▸ **WORK ITEM**
Each record must appear in the answer exactly as it does in the data.

▸ **DATA SUPPLIED**
=== Section Start ===
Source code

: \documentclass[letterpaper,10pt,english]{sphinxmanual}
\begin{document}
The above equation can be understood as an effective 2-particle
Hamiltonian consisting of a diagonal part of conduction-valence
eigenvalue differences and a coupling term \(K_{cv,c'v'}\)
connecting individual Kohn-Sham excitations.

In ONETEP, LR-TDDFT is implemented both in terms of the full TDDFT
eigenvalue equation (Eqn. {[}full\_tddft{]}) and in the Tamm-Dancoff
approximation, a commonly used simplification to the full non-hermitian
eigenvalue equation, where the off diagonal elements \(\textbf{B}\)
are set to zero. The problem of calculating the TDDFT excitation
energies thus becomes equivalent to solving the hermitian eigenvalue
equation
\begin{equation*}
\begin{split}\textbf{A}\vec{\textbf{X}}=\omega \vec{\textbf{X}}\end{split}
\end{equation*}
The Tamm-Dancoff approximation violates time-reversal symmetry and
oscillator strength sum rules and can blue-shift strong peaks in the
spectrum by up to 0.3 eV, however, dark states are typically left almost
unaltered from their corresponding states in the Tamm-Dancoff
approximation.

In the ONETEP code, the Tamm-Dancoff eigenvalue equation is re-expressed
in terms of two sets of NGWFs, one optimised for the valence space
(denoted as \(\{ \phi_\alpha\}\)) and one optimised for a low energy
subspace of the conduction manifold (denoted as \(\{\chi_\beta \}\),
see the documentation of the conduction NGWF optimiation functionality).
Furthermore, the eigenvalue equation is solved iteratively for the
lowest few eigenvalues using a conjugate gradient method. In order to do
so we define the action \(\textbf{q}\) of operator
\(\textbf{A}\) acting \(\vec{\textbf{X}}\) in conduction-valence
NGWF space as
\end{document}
=== Section End ===
▸ **ANSWER BOX**
Source code

: \documentclass[letterpaper,10pt,english]{sphinxmanual}
\begin{document}
The above equation can be understood as an effective 2-particle
Hamiltonian consisting of a diagonal part of conduction-valence
eigenvalue differences and a coupling term \(K_{cv,c'v'}\)
connecting individual Kohn-Sham excitations.

In ONETEP, LR-TDDFT is implemented both in terms of the full TDDFT
eigenvalue equation (Eqn. {[}full\_tddft{]}) and in the Tamm-Dancoff
approximation, a commonly used simplification to the full non-hermitian
eigenvalue equation, where the off diagonal elements \(\textbf{B}\)
are set to zero. The problem of calculating the TDDFT excitation
energies thus becomes equivalent to solving the hermitian eigenvalue
equation
\begin{equation*}
\begin{split}\textbf{A}\vec{\textbf{X}}=\omega \vec{\textbf{X}}\end{split}
\end{equation*}
The Tamm-Dancoff approximation violates time-reversal symmetry and
oscillator strength sum rules and can blue-shift strong peaks in the
spectrum by up to 0.3 eV, however, dark states are typically left almost
unaltered from their corresponding states in the Tamm-Dancoff
approximation.

In the ONETEP code, the Tamm-Dancoff eigenvalue equation is re-expressed
in terms of two sets of NGWFs, one optimised for the valence space
(denoted as \(\{ \phi_\alpha\}\)) and one optimised for a low energy
subspace of the conduction manifold (denoted as \(\{\chi_\beta \}\),
see the documentation of the conduction NGWF optimiation functionality).
Furthermore, the eigenvalue equation is solved iteratively for the
lowest few eigenvalues using a conjugate gradient method. In order to do
so we define the action \(\textbf{q}\) of operator
\(\textbf{A}\) acting \(\vec{\textbf{X}}\) in conduction-valence
NGWF space as
\end{document}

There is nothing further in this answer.